May 13, 2011

Everything Must Go

That Deangelo-Office stint didn't go so well


Grade: B

Director: Dan Rush

Starring: Will Ferrell, Rebecca Hall, Laura Dern, Michael Pena, Stephen Root, and Christopher Jordan Wallace

MPAA Rating: R

Running Time: 1 hr. 36 min.

The first five minutes of Everything Must Go are very bad for Nick Halsey (Will Ferrell). He gets fired from the company he’s worked at for 16 years, has his car repossessed, and returns to his suburban Phoenix, Az. home to find that his wife has left him, but not before strewing his belonging across the front yard, changing the locks to the house, freezing their bank accounts, and cancelling Nick’s cell phone service.

Alone and adrift, Nick settles into the recliner situated on his lawn and, with a fridge full of Pabst Blue Ribbon, imbibes the alcoholism that caused this adversity in the first place. City ordinances and complaining neighbors soon convert camping outside into a yard sale, an obvious metaphor for Nick finally unloading his past. Vinyl records recall memories of Nick’s drunk, deejay dad; a yearbook reminds him of an old classmate (Laura Dern) he decides to visit; a projector allows him to revisit old home movies.

We learn more about both Nick’s flaws and dormant heart thanks to two strangers who wander into his orbit. In an example of art imitating life, a terrific Christopher Jordan Wallace, the 14-year-old son of slain rapper Notorious B.I.G., plays a fatherless youngster who mirrors Nick’s expressionless melancholy as he bikes throughout the neighborhood looking for someone to just teach him how to play baseball.

And, across the street is a new pregnant neighbor, Samantha (Rebecca Hall), whose absent career husband portends a woman experiencing the same early woes that eventually plagued Nick’s wife (whom we wisely never see).

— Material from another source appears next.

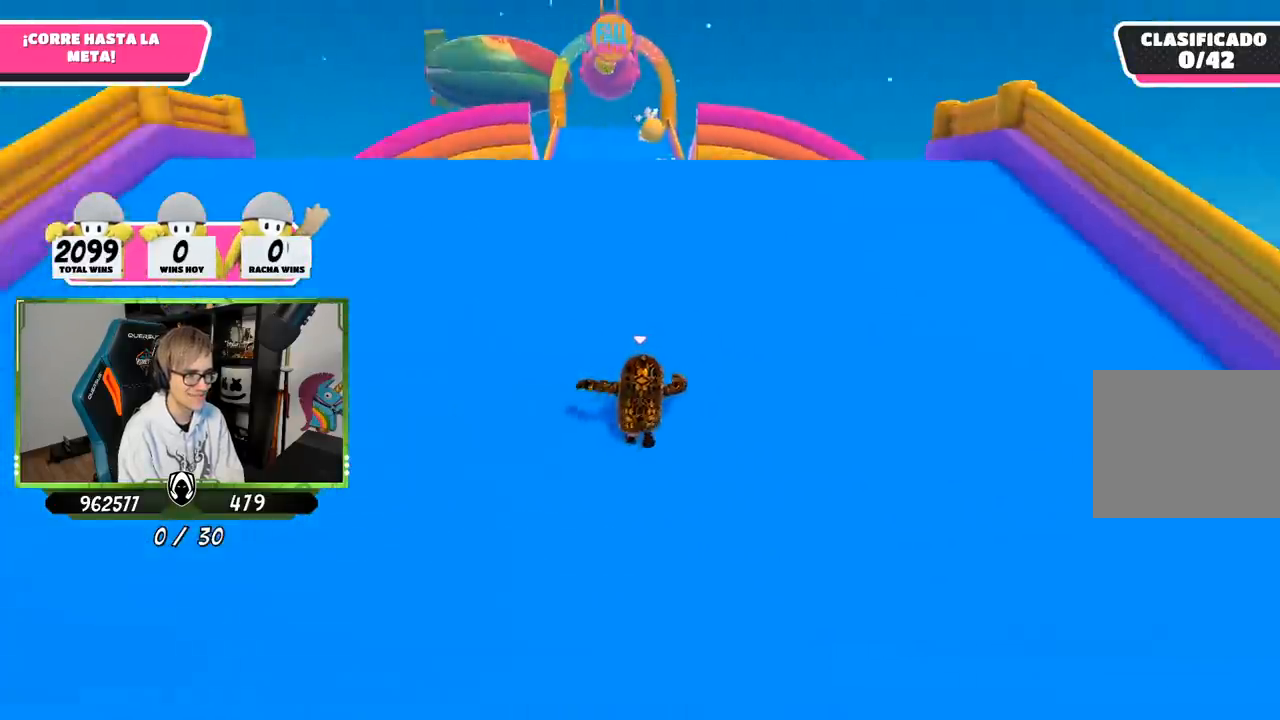
{"buttons": [], "left_stick": "up", "right_stick": "down", "events": [[217, "right_stick", "center"], [317, "right_stick", "down"]]}
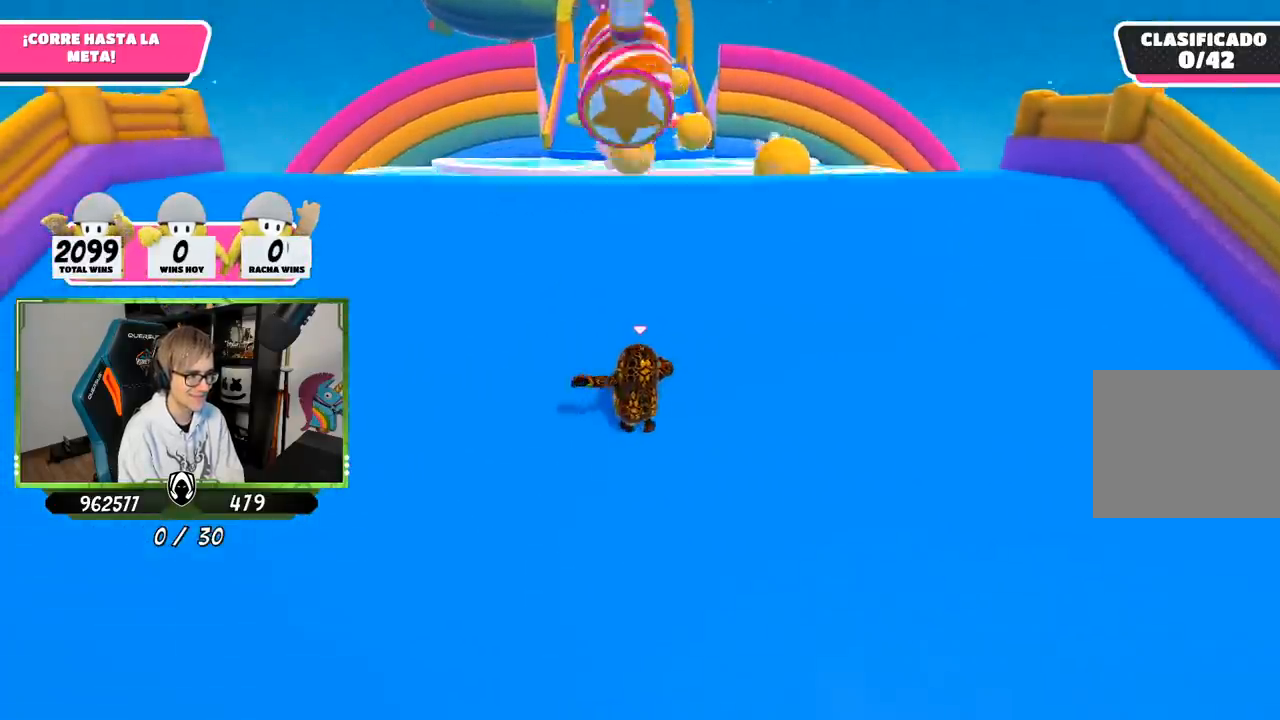
{"buttons": [], "left_stick": "up", "right_stick": "center", "events": [[17, "right_stick", "center"]]}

Directed and adapted by Dan Rush from a Raymond Carver short story, Everything Must Go is at times too minimalist for its own good, and the storyline progresses to a predictable end despite its the semi-surreal setup.

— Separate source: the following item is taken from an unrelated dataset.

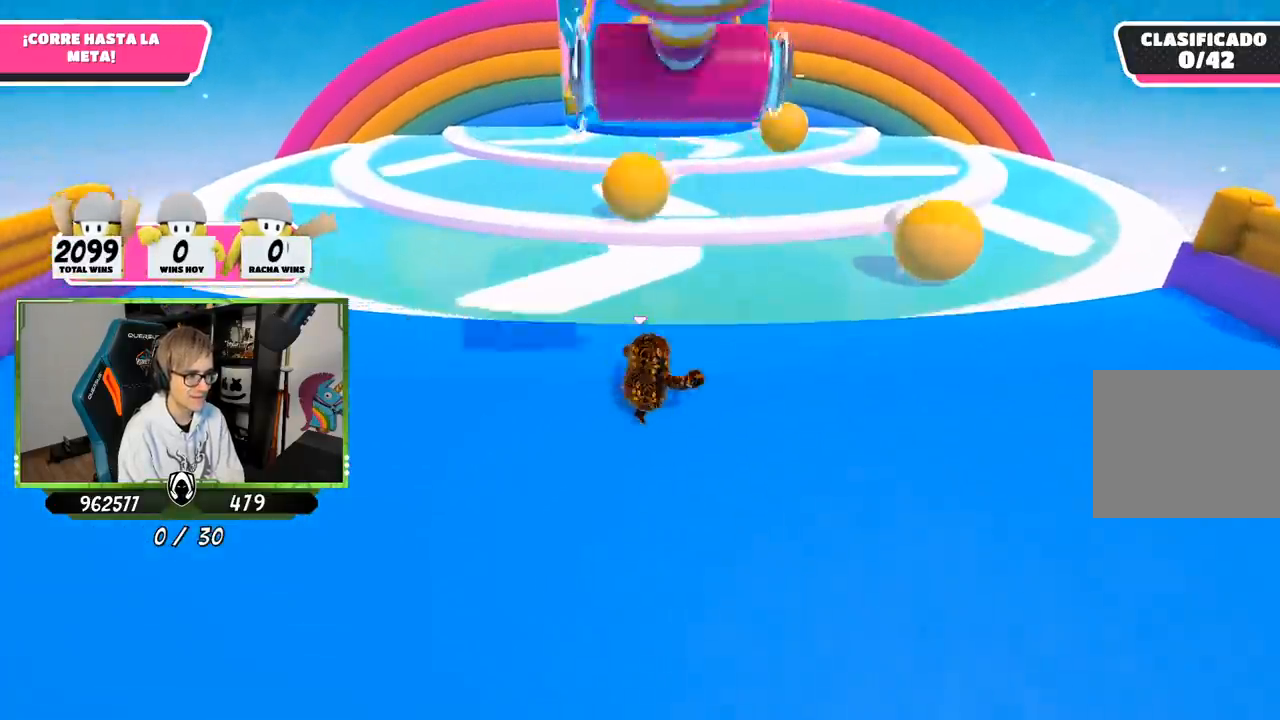
{"buttons": [], "left_stick": "up", "right_stick": "center", "events": [[17, "left_stick", "center"], [333, "left_stick", "up"]]}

But, the film works on two particular levels. First, it is an earnest fable about a man who must confront and let go of his past in order to embark on a better future. Ferrell dials back his normal oafish shtick in favor of the low-key humorous persona he used in Stranger Than Fiction.

Second, there’s a commentary about the artificiality of suburbia, in which denizens suffer the same problems as everyone else but craft covenants and regulations intended to wall away life’s ugliness, even the peculiarity of a man living with his own stuff on his own lawn. Everything bad, indiscreet, or just unusual must go…out of sight and mind.